First Light Casino: Taunton, Mass. Residents Strike Back in Fight with Mashpee

By | January 5, 2022

The Mashpee Wampanoag tribe is facing a renewed legal threat to its ambition to build the $1 billion First Light Casino in Taunton, Massachusetts.

Mashpee
Members of the Mashpee Wampanoag tribe protest against the Trump administration decision to remove their land from trust in 2018. (Image: capecod.com)

A group of Taunton residents have asked a federal judge in Boston to reopen the lawsuit that derailed the project in 2016.

The plaintiffs were initially successful in their claim that the Obama administration had erred by taking a parcel of land in Taunton, and one in Mashpee, into trust for the tribe as its sovereign reservation.

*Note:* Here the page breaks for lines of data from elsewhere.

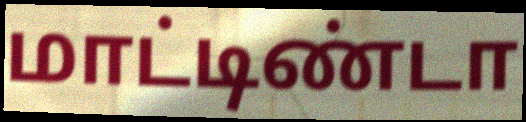
மாட்டிண்டா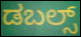
ಡಬಲ್ಸ್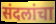
संदलांचाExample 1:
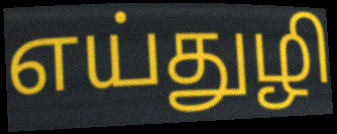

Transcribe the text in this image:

எய்துழி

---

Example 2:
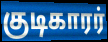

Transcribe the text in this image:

குடிகாரர்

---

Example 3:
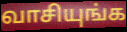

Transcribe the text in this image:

வாசியுங்க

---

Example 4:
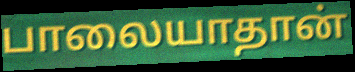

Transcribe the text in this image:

பாலையாதான்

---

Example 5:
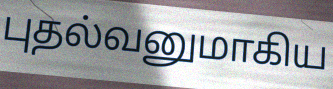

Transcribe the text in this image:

புதல்வனுமாகியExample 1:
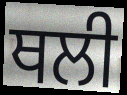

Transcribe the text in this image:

ਥਲੀ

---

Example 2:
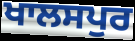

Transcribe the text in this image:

ਖਾਲਸਪੁਰ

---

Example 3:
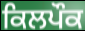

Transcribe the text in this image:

ਕਿਲਪੌਕ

They argued that a 2009 Supreme Court judgment known as the Carcieri Decision prevented the US government from taking land into trust for tribes that were federally recognized after the enactment of the Indian Reorganization Act (IRA) of 1934.

Stripped of Sovereignty

The judge, and later the Trump administration, agreed. Despite being descended from the Wampanoags who broke bread with the Pilgrims at the first Thanksgiving, the Mashpee were only recognized in 2007.

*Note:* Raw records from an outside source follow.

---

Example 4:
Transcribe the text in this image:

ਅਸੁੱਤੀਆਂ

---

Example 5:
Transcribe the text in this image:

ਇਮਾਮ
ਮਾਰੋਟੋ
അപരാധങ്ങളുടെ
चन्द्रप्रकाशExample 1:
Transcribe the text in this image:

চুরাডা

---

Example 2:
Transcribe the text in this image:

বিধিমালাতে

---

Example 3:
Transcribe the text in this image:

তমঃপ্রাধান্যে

The process began to strip the tribe of its reservation and, with that, its right to organize gaming under the Indian Gaming Regulatory Act (IGRA).

But in June 2020, US District Judge Paul Friedman reversed the 2016 decision, which he called “arbitrary, capricious, an abuse of discretion, and contrary to law.”

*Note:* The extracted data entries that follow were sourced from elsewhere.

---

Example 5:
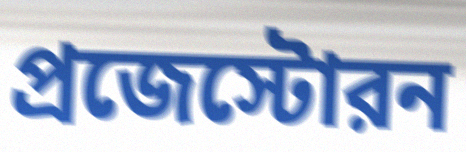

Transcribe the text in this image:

প্রজেস্টোরনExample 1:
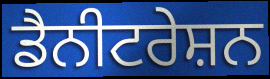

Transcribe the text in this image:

ਡੈਨੀਟਰੇਸ਼ਨ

The Trump administration appealed the ruling, but earlier this year the new administration withdrew the complaint and affirmed the Obama-era decision.

The federal government’s exercise of jurisdiction began as early as the 1820s when the United States considered the Mashpee in the context of determining whether to apply the contemporaneous removal policy,” wrote Assistant Secretary for Indian Affairs Bryan Newland.

“The United States excluded the tribe from forced removal west of the Mississippi River, thereby protecting Mashpee land from non-Indian settlement,” he added.

Adjudication Time’

Now, the group of residents want the court to take up two counts that from their original complaint that were put on hold back in 2016. The first is the claim that the Mashpee cannot claim historical ties to the land in Taunton, a prerequisite for the process of taking land into trust.

Second is the claim that two parcels of land separated by physical distance cannot be one reservation. Mashpee is on Cape Cod, around 40 miles away from Taunton. And again, the plaintiffs want an order removing the land from trust.

The time for adjudication is now,” the residents said in their filing. “Plaintiffs respectfully request this court to restore the administratively closed counts … and otherwise reopen the case to permit additional filings for adjudication.”

The 2016 decision led to catastrophic financial setbacks for the tribe. But in December, The Taunton Daily Gazette reported plans for the First Light Casino were back on and that Malaysian casino giant Genting was still on board and financing the project.